What is being asked = Repeat precisely the span of lines below that opens with the line containing "autogenerated when installed." and closes with the line containing "-errorHandling", both included.

Exercise material =
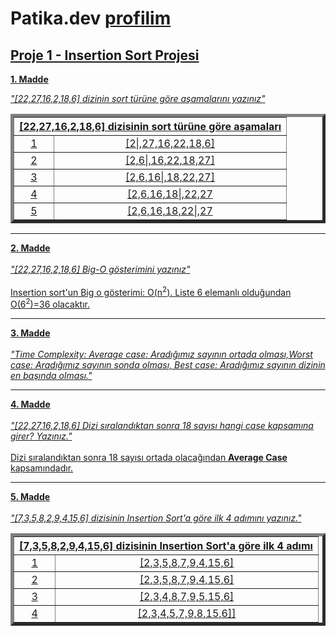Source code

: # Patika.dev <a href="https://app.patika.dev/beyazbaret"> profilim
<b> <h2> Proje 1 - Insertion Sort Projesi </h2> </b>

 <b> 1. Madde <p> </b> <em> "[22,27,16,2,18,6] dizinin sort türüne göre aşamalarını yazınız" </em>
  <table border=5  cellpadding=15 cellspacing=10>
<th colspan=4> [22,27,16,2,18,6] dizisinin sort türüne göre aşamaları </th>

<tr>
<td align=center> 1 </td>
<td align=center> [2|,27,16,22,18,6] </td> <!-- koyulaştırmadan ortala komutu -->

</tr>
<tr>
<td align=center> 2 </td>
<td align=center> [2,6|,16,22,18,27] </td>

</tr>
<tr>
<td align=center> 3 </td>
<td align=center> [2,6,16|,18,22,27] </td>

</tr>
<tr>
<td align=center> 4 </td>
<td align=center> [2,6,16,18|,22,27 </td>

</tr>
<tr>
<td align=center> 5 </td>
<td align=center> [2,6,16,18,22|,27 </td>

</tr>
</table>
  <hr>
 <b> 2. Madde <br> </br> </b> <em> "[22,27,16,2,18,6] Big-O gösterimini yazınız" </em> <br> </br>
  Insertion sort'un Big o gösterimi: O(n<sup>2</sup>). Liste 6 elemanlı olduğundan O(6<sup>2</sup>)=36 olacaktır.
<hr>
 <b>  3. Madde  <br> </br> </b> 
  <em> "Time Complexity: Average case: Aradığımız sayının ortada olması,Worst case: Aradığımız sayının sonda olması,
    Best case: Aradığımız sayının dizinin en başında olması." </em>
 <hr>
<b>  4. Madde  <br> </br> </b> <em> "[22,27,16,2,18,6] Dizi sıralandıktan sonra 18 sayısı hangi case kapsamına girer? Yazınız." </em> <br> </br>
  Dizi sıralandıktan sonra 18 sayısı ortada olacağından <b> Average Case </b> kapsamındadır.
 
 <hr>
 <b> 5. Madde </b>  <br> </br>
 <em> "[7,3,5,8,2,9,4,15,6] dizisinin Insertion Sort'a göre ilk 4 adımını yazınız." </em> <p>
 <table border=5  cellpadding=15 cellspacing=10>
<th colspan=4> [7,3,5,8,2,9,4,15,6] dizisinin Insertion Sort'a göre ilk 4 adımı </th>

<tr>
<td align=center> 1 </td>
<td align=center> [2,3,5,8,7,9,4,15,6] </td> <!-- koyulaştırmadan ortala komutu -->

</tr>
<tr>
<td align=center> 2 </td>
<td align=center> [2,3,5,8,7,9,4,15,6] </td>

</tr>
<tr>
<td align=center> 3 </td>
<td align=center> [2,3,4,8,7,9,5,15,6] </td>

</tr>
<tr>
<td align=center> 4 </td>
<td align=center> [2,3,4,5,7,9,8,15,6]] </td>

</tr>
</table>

* * *

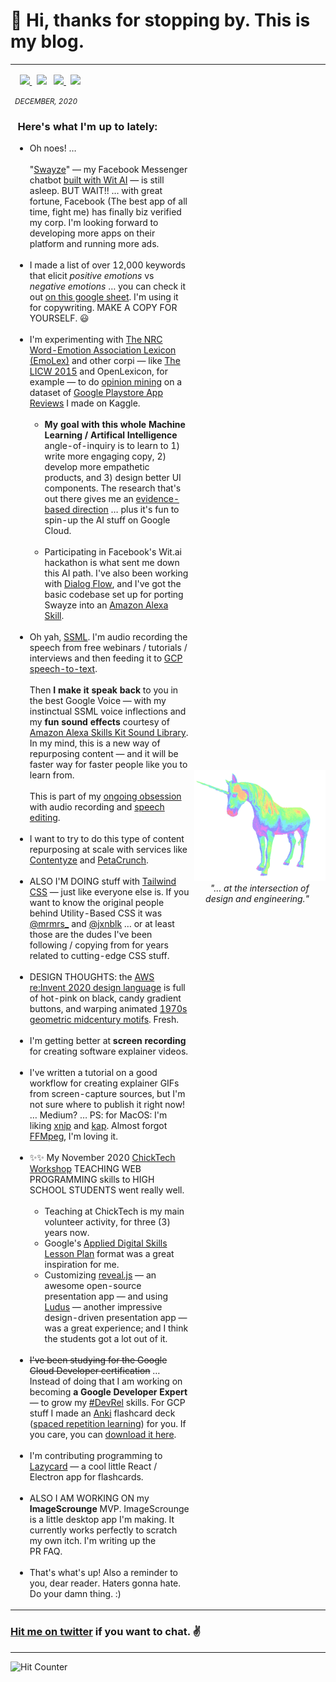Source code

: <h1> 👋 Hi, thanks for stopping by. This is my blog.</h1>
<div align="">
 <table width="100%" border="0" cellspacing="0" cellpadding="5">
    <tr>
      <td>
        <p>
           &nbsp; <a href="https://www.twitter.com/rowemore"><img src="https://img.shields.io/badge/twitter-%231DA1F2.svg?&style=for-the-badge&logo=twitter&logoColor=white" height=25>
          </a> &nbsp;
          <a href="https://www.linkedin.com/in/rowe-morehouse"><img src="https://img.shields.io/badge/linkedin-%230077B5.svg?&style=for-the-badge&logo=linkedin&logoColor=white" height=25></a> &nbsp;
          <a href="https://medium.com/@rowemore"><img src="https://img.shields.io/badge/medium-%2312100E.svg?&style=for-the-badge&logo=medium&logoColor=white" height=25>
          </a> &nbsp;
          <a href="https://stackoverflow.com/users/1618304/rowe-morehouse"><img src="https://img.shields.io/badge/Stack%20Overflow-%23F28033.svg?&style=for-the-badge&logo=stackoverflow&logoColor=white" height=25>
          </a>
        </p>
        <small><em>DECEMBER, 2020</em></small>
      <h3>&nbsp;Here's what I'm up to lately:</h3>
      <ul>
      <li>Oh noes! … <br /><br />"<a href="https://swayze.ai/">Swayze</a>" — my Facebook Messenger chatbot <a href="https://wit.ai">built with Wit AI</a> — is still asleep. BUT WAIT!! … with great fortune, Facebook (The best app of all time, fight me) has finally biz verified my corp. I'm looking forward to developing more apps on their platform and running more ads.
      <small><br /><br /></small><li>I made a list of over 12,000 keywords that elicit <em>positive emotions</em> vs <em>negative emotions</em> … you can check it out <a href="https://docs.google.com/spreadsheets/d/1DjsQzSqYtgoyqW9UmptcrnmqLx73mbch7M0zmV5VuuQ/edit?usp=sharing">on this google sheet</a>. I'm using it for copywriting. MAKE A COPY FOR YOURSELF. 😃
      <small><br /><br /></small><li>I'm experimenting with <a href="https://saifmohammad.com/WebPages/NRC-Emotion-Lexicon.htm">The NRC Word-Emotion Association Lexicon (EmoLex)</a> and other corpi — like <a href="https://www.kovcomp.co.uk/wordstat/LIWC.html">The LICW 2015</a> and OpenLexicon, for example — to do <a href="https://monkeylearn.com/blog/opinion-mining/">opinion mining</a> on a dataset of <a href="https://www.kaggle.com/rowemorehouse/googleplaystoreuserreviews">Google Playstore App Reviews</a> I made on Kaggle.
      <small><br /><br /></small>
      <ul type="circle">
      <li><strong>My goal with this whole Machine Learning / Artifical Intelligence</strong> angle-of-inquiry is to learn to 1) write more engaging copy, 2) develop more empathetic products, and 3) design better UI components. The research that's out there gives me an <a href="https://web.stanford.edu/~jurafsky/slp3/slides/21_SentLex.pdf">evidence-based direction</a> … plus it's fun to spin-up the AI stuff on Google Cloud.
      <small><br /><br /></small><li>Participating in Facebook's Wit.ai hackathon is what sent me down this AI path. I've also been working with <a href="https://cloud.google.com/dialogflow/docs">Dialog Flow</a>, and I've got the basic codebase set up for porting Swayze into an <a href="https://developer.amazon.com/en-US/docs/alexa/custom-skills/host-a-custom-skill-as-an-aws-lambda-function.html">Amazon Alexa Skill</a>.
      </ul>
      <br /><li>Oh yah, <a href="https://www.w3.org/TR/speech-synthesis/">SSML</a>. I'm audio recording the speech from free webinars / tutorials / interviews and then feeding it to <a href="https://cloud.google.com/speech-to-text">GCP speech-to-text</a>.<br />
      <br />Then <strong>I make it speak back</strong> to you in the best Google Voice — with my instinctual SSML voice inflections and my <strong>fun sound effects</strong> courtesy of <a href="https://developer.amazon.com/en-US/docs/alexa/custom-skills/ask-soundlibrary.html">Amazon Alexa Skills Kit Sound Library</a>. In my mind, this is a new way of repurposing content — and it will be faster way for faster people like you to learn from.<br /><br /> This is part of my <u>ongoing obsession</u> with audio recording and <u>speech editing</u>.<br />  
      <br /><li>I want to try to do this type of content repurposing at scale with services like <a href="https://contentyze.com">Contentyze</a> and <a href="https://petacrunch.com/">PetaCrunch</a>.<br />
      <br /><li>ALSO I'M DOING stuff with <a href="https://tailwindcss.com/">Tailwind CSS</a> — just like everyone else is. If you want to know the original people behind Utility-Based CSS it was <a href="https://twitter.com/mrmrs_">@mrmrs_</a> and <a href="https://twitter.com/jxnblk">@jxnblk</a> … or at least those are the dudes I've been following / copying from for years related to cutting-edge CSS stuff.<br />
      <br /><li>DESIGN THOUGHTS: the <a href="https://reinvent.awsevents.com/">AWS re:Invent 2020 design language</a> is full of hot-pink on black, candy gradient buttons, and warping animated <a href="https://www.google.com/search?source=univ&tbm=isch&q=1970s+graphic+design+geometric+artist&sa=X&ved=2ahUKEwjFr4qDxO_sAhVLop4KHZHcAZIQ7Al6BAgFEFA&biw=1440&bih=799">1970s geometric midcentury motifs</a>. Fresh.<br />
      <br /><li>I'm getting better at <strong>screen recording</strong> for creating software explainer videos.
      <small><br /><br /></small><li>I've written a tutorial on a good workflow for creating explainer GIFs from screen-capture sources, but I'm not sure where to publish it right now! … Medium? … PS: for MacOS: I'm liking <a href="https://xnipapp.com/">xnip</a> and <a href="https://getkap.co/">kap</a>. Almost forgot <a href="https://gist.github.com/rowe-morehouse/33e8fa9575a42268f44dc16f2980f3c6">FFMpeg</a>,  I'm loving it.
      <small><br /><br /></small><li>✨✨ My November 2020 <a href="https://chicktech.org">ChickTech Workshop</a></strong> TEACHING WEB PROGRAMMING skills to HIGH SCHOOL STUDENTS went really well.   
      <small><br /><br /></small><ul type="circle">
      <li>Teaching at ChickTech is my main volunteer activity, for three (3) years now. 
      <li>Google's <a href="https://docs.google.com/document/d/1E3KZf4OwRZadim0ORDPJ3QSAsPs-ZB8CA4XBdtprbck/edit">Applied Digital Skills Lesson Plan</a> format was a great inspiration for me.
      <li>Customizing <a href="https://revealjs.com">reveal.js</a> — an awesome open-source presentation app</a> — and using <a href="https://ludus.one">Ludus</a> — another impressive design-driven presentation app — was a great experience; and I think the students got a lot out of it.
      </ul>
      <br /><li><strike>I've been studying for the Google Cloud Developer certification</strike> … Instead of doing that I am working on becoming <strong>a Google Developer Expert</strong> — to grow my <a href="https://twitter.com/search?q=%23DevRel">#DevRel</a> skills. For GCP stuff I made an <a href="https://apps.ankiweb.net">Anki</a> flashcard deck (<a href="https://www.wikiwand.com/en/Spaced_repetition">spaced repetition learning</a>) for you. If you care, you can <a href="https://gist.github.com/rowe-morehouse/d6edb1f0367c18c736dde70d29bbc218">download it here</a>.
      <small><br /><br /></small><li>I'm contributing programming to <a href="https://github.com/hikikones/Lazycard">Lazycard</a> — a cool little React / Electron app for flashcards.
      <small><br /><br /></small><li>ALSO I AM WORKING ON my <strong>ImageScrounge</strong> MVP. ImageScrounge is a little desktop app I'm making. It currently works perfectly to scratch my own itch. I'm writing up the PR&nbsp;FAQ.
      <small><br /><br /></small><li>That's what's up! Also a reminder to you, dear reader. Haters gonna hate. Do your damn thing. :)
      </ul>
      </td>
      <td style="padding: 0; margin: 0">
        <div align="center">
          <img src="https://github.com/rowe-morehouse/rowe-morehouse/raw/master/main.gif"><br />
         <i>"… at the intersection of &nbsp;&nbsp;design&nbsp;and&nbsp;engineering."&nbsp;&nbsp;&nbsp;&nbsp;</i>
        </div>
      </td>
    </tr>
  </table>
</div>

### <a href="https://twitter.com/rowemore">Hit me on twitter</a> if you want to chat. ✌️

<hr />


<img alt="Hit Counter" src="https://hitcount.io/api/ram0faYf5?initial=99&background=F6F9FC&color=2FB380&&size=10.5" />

...

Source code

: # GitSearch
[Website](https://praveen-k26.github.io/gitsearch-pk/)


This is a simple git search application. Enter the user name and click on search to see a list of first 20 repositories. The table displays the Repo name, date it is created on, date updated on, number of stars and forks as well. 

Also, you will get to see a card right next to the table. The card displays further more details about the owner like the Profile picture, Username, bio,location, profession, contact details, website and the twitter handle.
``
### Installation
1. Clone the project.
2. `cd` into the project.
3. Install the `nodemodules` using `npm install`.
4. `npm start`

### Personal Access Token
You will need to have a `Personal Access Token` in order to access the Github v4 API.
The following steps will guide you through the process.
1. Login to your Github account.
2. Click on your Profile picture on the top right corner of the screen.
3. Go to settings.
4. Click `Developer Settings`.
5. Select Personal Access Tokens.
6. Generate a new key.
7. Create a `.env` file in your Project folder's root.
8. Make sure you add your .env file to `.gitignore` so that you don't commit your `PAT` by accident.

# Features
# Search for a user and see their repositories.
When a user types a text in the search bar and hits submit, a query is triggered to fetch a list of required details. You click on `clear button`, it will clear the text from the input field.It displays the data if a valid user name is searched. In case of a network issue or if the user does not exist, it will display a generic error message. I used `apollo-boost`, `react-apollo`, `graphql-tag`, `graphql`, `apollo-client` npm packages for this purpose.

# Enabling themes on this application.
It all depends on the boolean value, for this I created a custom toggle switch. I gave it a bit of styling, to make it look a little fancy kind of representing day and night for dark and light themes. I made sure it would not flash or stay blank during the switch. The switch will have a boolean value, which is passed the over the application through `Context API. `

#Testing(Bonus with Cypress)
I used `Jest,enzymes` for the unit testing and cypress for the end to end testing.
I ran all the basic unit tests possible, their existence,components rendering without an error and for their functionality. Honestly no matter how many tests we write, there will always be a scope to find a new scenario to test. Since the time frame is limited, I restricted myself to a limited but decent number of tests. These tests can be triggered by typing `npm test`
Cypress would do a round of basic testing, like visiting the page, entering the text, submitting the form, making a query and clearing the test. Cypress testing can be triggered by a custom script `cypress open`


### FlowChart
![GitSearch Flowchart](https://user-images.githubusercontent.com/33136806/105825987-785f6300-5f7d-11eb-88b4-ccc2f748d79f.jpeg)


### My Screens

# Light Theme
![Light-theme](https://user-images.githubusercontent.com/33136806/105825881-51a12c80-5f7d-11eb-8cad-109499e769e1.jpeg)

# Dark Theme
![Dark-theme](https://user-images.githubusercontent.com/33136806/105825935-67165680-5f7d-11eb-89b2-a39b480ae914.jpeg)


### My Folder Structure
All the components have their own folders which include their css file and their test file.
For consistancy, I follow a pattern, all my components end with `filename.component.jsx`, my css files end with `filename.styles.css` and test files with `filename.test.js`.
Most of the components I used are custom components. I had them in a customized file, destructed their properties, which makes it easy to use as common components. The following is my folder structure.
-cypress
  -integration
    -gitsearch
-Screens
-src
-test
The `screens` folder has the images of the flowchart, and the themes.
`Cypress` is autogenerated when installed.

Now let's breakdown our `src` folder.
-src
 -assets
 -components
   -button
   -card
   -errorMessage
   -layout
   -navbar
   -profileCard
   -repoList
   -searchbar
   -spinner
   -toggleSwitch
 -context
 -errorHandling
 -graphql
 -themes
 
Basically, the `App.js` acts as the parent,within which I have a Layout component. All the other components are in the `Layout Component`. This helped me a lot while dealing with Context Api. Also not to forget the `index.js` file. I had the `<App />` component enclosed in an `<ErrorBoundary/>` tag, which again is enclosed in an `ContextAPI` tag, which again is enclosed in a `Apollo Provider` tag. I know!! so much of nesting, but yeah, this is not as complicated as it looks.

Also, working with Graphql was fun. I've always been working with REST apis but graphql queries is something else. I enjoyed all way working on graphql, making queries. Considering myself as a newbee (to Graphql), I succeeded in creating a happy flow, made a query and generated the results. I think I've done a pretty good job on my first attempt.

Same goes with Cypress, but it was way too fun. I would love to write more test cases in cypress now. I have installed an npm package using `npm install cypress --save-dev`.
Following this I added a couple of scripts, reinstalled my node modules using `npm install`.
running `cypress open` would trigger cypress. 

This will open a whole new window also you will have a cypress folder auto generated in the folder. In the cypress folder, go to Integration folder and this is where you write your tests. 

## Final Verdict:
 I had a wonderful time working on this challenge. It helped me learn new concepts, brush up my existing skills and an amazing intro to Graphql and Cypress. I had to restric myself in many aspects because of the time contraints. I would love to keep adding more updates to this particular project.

Solution to the problem =
`Cypress` is autogenerated when installed.

Now let's breakdown our `src` folder.
-src
 -assets
 -components
   -button
   -card
   -errorMessage
   -layout
   -navbar
   -profileCard
   -repoList
   -searchbar
   -spinner
   -toggleSwitch
 -context
 -errorHandling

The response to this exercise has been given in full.